→ EXERCISE PROMPT: Copy each entry verbatim, excluding its images.

→ PROVIDED RECORDS:
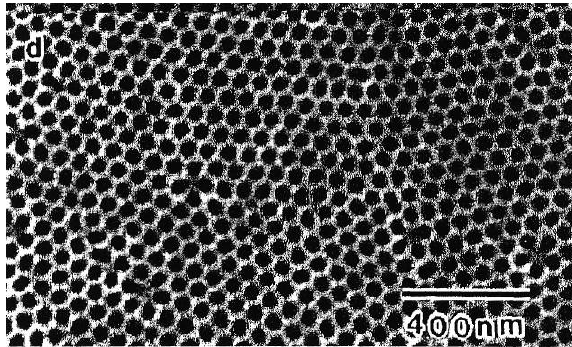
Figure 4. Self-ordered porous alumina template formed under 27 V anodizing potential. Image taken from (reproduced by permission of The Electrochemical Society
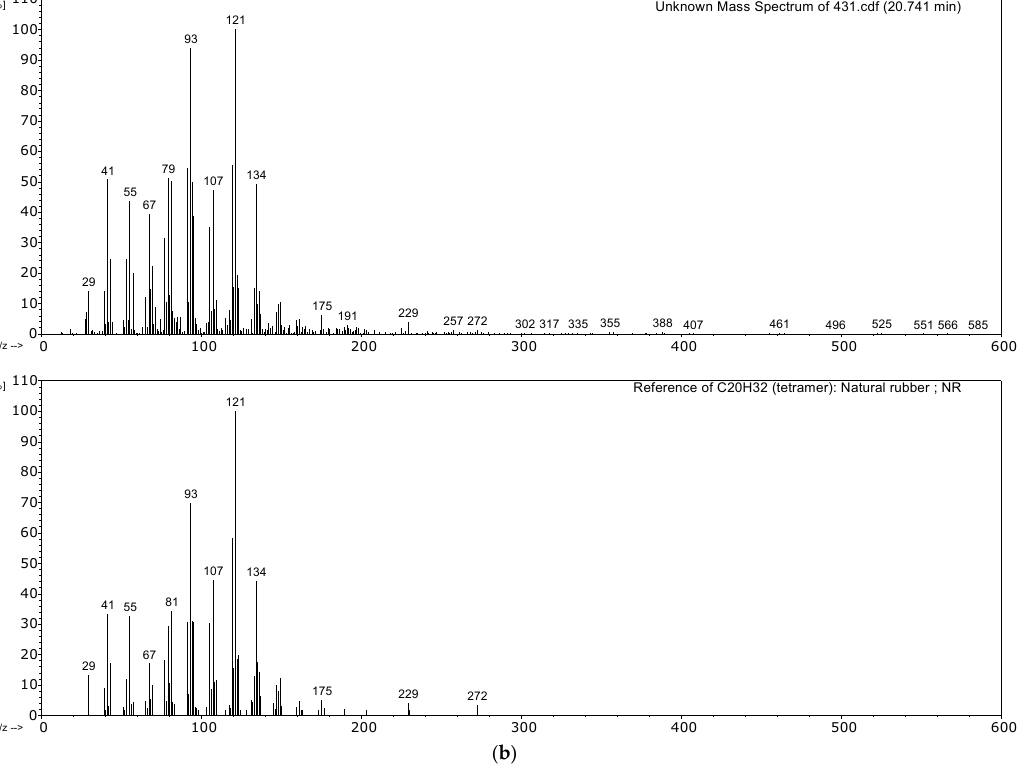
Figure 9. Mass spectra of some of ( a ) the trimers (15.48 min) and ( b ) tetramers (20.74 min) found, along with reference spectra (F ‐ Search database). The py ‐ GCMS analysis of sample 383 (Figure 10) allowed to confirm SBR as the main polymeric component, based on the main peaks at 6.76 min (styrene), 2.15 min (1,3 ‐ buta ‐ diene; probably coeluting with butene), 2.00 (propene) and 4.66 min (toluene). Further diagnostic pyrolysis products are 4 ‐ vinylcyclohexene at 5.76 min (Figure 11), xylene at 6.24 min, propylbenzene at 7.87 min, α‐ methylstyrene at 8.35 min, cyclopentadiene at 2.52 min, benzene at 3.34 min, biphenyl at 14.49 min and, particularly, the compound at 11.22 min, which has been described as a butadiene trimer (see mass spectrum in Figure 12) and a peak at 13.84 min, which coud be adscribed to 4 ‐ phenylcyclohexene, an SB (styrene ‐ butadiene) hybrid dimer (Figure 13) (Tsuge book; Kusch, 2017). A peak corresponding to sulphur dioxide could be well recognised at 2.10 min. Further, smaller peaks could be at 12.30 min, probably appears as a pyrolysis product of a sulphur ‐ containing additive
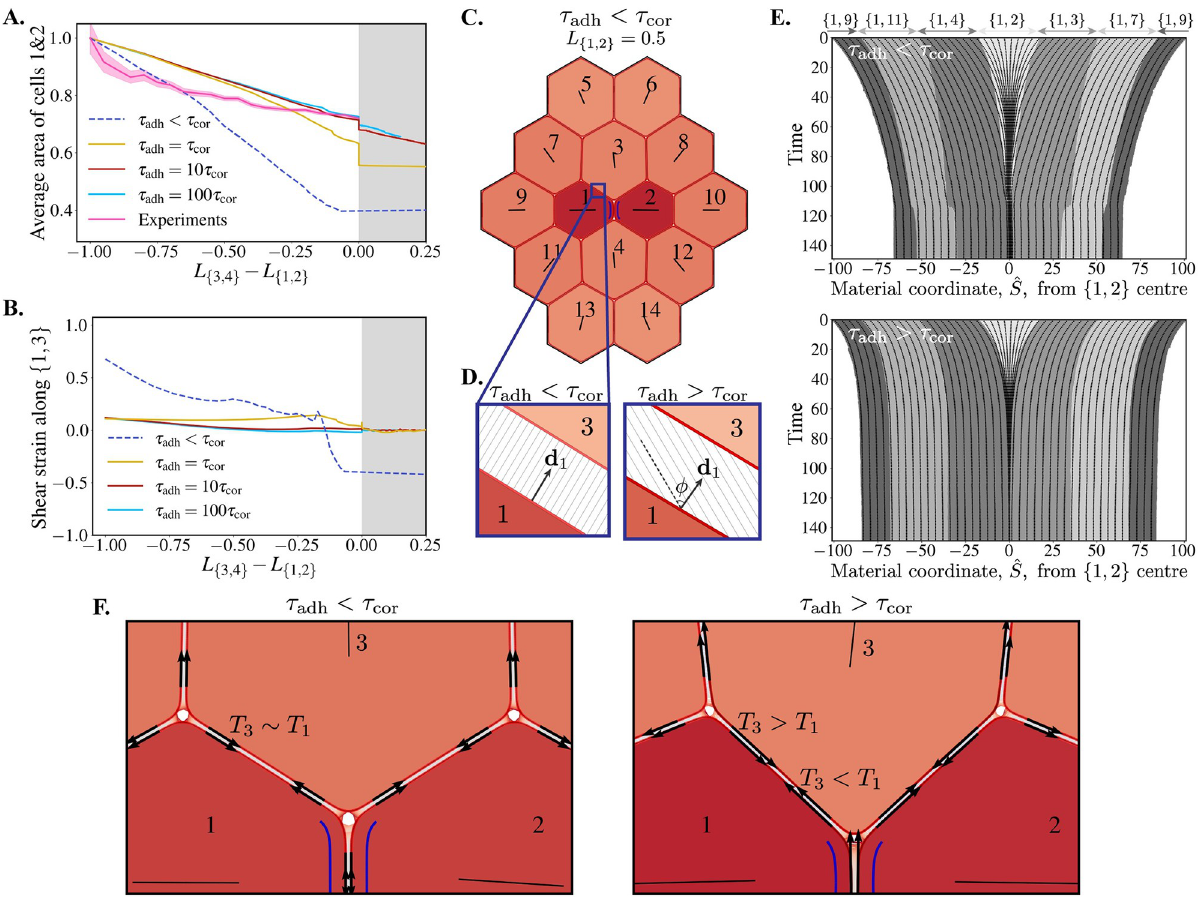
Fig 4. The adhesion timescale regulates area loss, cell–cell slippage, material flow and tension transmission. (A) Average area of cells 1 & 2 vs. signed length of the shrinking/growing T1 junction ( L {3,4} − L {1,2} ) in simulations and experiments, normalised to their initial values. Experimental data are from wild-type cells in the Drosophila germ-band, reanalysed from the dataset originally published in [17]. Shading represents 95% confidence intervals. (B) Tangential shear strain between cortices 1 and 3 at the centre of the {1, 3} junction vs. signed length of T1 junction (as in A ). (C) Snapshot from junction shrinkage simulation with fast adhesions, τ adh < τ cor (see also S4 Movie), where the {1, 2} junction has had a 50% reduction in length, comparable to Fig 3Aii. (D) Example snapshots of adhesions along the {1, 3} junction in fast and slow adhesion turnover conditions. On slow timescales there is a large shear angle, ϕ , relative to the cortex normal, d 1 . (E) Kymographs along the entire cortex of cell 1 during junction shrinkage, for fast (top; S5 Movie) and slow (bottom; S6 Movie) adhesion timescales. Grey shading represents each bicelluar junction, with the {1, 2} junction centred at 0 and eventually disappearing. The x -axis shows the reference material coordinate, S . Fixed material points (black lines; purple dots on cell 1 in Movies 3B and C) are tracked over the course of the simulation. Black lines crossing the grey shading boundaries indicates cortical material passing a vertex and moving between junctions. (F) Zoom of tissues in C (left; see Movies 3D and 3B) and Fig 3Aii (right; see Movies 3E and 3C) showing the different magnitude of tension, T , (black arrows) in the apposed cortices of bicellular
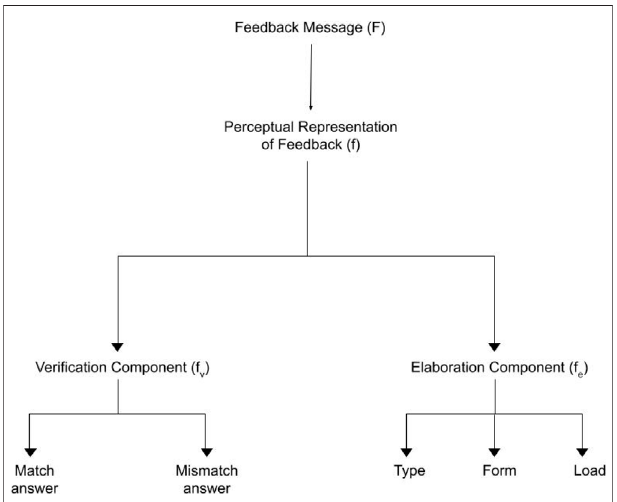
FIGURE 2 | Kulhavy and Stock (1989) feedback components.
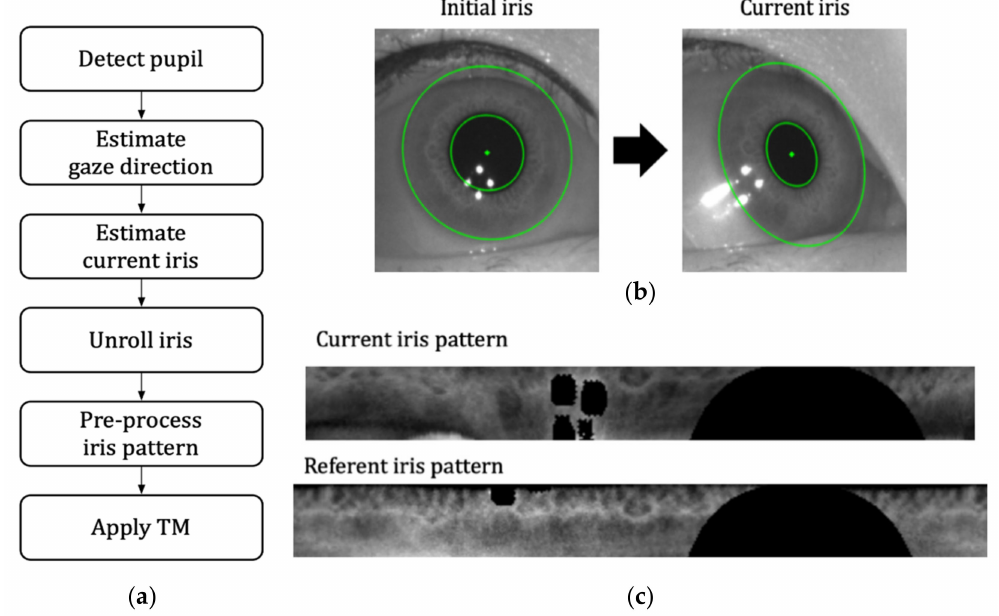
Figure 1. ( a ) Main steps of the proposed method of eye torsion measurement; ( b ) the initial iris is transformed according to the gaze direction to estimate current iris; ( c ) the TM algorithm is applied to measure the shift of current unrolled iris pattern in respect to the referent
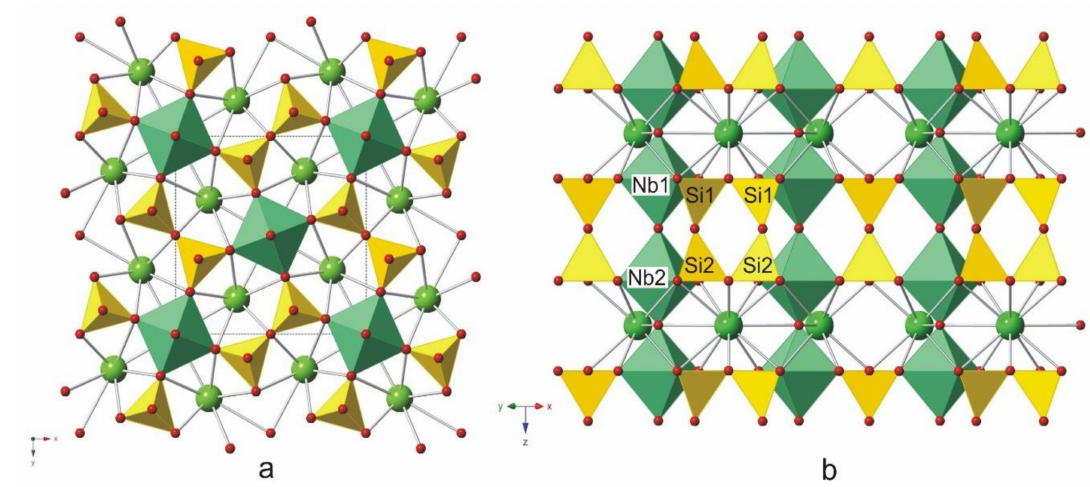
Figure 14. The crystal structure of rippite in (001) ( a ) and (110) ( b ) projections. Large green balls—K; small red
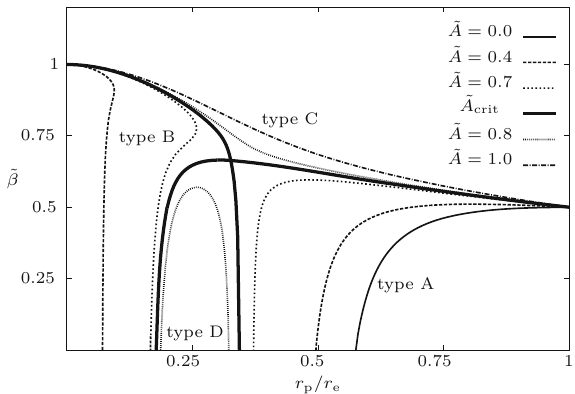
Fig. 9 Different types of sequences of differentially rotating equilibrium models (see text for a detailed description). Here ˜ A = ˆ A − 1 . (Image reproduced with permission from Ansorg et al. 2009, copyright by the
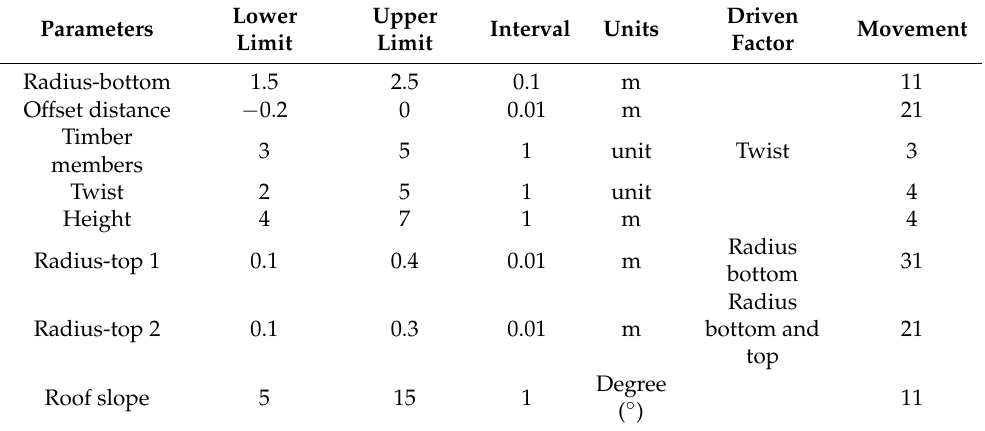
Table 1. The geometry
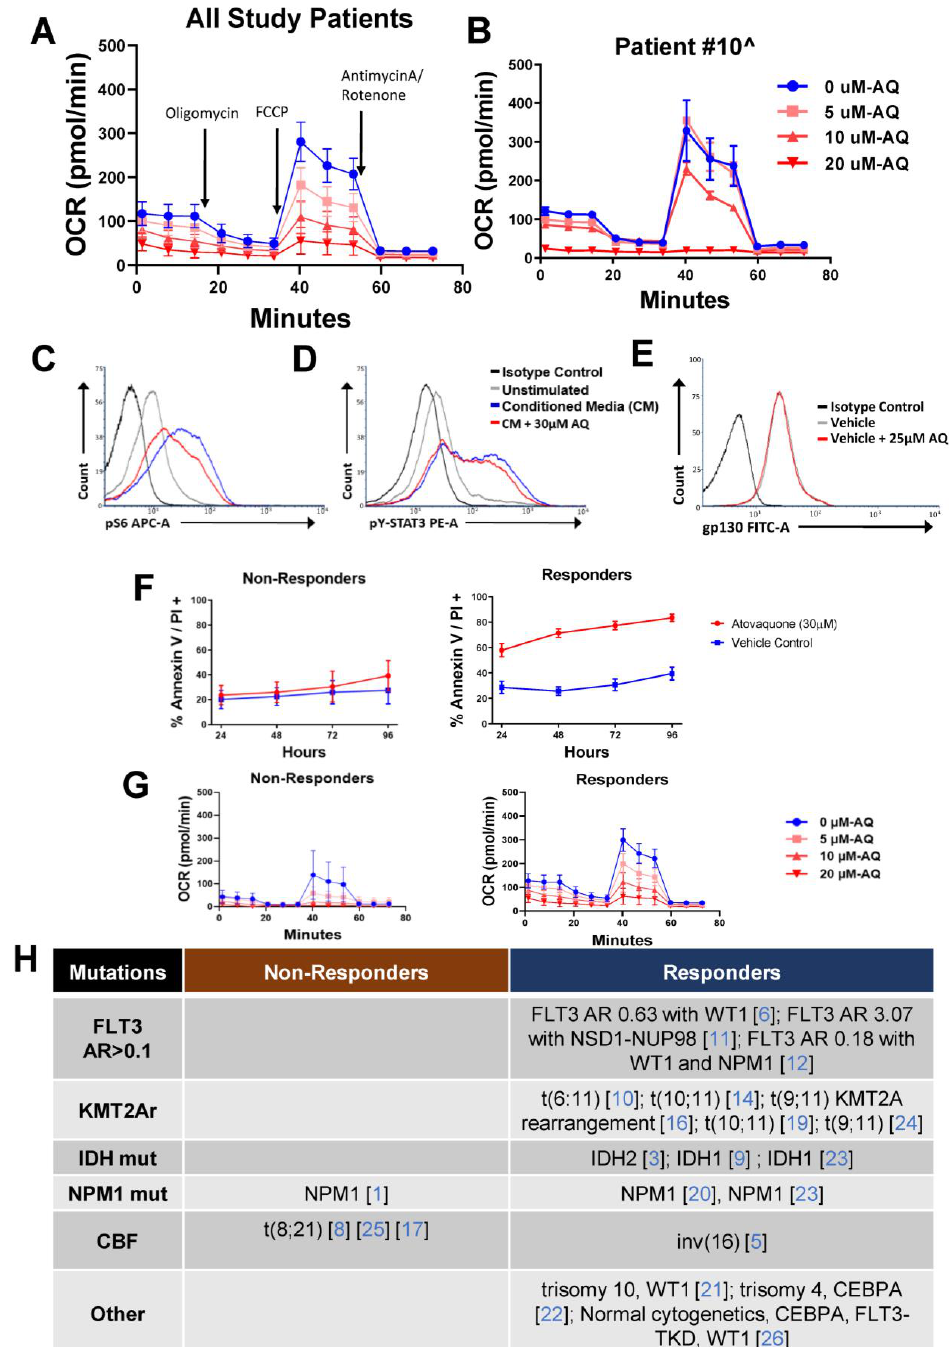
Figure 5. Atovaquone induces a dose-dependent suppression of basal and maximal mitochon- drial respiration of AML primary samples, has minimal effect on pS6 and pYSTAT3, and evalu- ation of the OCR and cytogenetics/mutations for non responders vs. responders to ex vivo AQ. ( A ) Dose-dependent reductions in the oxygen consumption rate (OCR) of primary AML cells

→ EXPECTED ANSWER:
Figure 4. Self-ordered porous alumina template formed under 27 V anodizing potential. Image taken from (reproduced by permission of The Electrochemical Society
Figure 9. Mass spectra of some of ( a ) the trimers (15.48 min) and ( b ) tetramers (20.74 min) found, along with reference spectra (F ‐ Search database). The py ‐ GCMS analysis of sample 383 (Figure 10) allowed to confirm SBR as the main polymeric component, based on the main peaks at 6.76 min (styrene), 2.15 min (1,3 ‐ buta ‐ diene; probably coeluting with butene), 2.00 (propene) and 4.66 min (toluene). Further diagnostic pyrolysis products are 4 ‐ vinylcyclohexene at 5.76 min (Figure 11), xylene at 6.24 min, propylbenzene at 7.87 min, α‐ methylstyrene at 8.35 min, cyclopentadiene at 2.52 min, benzene at 3.34 min, biphenyl at 14.49 min and, particularly, the compound at 11.22 min, which has been described as a butadiene trimer (see mass spectrum in Figure 12) and a peak at 13.84 min, which coud be adscribed to 4 ‐ phenylcyclohexene, an SB (styrene ‐ butadiene) hybrid dimer (Figure 13) (Tsuge book; Kusch, 2017). A peak corresponding to sulphur dioxide could be well recognised at 2.10 min. Further, smaller peaks could be at 12.30 min, probably appears as a pyrolysis product of a sulphur ‐ containing additive
Fig 4. The adhesion timescale regulates area loss, cell–cell slippage, material flow and tension transmission. (A) Average area of cells 1 & 2 vs. signed length of the shrinking/growing T1 junction ( L {3,4} − L {1,2} ) in simulations and experiments, normalised to their initial values. Experimental data are from wild-type cells in the Drosophila germ-band, reanalysed from the dataset originally published in [17]. Shading represents 95% confidence intervals. (B) Tangential shear strain between cortices 1 and 3 at the centre of the {1, 3} junction vs. signed length of T1 junction (as in A ). (C) Snapshot from junction shrinkage simulation with fast adhesions, τ adh < τ cor (see also S4 Movie), where the {1, 2} junction has had a 50% reduction in length, comparable to Fig 3Aii. (D) Example snapshots of adhesions along the {1, 3} junction in fast and slow adhesion turnover conditions. On slow timescales there is a large shear angle, ϕ , relative to the cortex normal, d 1 . (E) Kymographs along the entire cortex of cell 1 during junction shrinkage, for fast (top; S5 Movie) and slow (bottom; S6 Movie) adhesion timescales. Grey shading represents each bicelluar junction, with the {1, 2} junction centred at 0 and eventually disappearing. The x -axis shows the reference material coordinate, S . Fixed material points (black lines; purple dots on cell 1 in Movies 3B and C) are tracked over the course of the simulation. Black lines crossing the grey shading boundaries indicates cortical material passing a vertex and moving between junctions. (F) Zoom of tissues in C (left; see Movies 3D and 3B) and Fig 3Aii (right; see Movies 3E and 3C) showing the different magnitude of tension, T , (black arrows) in the apposed cortices of bicellular
FIGURE 2 | Kulhavy and Stock (1989) feedback components.
Figure 1. ( a ) Main steps of the proposed method of eye torsion measurement; ( b ) the initial iris is transformed according to the gaze direction to estimate current iris; ( c ) the TM algorithm is applied to measure the shift of current unrolled iris pattern in respect to the referent
Figure 14. The crystal structure of rippite in (001) ( a ) and (110) ( b ) projections. Large green balls—K; small red
Fig. 9 Different types of sequences of differentially rotating equilibrium models (see text for a detailed description). Here ˜ A = ˆ A − 1 . (Image reproduced with permission from Ansorg et al. 2009, copyright by the
Table 1. The geometry
Figure 5. Atovaquone induces a dose-dependent suppression of basal and maximal mitochon- drial respiration of AML primary samples, has minimal effect on pS6 and pYSTAT3, and evalu- ation of the OCR and cytogenetics/mutations for non responders vs. responders to ex vivo AQ. ( A ) Dose-dependent reductions in the oxygen consumption rate (OCR) of primary AML cells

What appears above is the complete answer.